The fatigue from iron deficiency feels specific: you’re winded climbing stairs, your endurance during exercise drops noticeably, and you may feel lightheaded when standing. Pale skin, cold hands, and brittle nails are other clues. If bloodwork reveals low iron, your doctor will typically recommend investigating the source rather than simply prescribing supplements, because in men the “why” matters as much as the deficiency itself.
Vitamin D Deficiency
Vitamin D levels below 30 ng/mL are considered insufficient, and levels below 10 ng/mL are classified as severely deficient. Men who work indoors, live in northern latitudes, or have darker skin are at particular risk. The fatigue from low vitamin D tends to be generalized and vague, often accompanied by muscle weakness, joint aches, and a mood that dips during winter months. A blood test measuring your 25(OH)D level is the standard way to check, and it’s a reasonable thing to request if you’re investigating unexplained tiredness.
Insulin Resistance and Blood Sugar
If you feel particularly wiped out after meals, your body may be struggling to process glucose efficiently. Insulin resistance occurs when your cells stop responding well to insulin, forcing the pancreas to produce more and more of it to move sugar out of your bloodstream and into cells for energy. The result is a cycle where blood sugar spikes, your body overcompensates, and your energy crashes. Over time, this develops into prediabetes and eventually type 2 diabetes.
Men who carry excess weight around the midsection are at higher risk. Other signs include increased thirst, frequent urination, and patches of darkened skin on the neck or armpits. A fasting glucose or hemoglobin A1C test can reveal whether blood sugar regulation is contributing to your fatigue.
Thyroid Problems
An underactive thyroid (hypothyroidism) slows your metabolism and produces a distinctive kind of fatigue: sluggish, cold, heavy. You may notice weight gain that’s hard to explain, constipation, dry skin, and a feeling like your body is running at half speed. While thyroid disorders are more commonly discussed in women, men develop them too, and the symptoms are easy to dismiss as “just getting older.” A thyroid function test is a standard part of any fatigue workup.
Alcohol and Sleep Quality
Even moderate drinking disrupts sleep architecture in ways you don’t feel in the moment. Alcohol helps you fall asleep faster but significantly reduces the amount of REM sleep you get, which is the restorative phase your brain needs to consolidate memory and regulate mood. During alcohol withdrawal, even just the nightly mini-withdrawal that happens as your body processes a few drinks, REM sleep drops sharply. The result is waking up after a full night feeling unrested, groggy, and mentally dull. If you’re drinking three or more nights a week and wondering why you’re always tired, a two-week break can be surprisingly revealing.
What to Ask Your Doctor
There’s no single blood test for chronic fatigue, but a focused panel can rule out or confirm the most common causes. A reasonable starting point includes a complete blood count (to check for anemia), a metabolic panel (for blood sugar and kidney function), thyroid hormones, testosterone, vitamin D, and iron studies. If results come back normal, sleep apnea screening and a mental health evaluation are the logical next steps.

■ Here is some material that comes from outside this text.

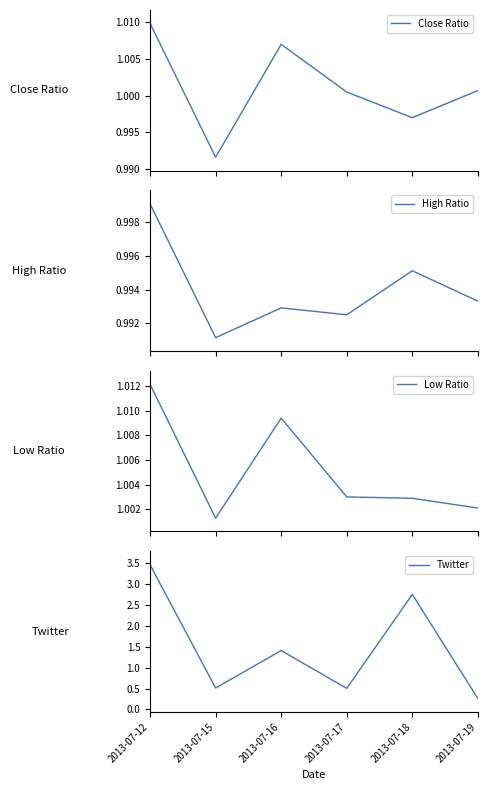

Is the value of High Ratio at 2013-07-12 greater than the value of Close Ratio at 2013-07-16?

No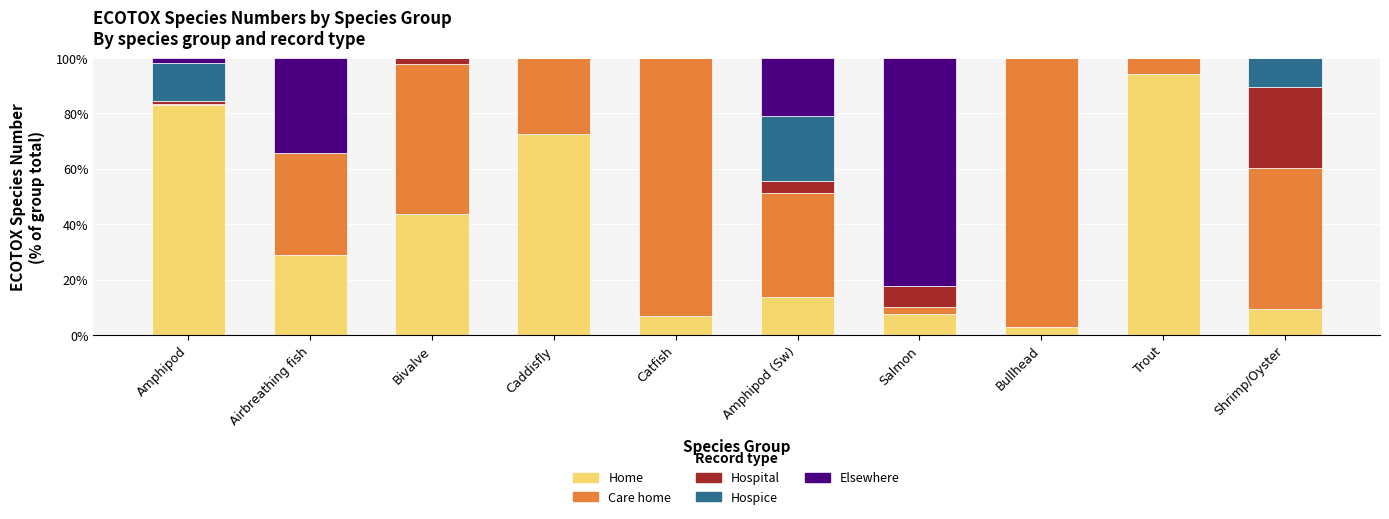

How many data points does each series have?

10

Before your appointment, it helps to track a few things for a week or two: how many hours you’re sleeping, how many times you wake at night, how much caffeine and alcohol you’re consuming, and whether the fatigue is worse at certain times of day (after meals, in the afternoon, first thing in the morning). These patterns can point your doctor toward the right diagnosis much faster than bloodwork alone.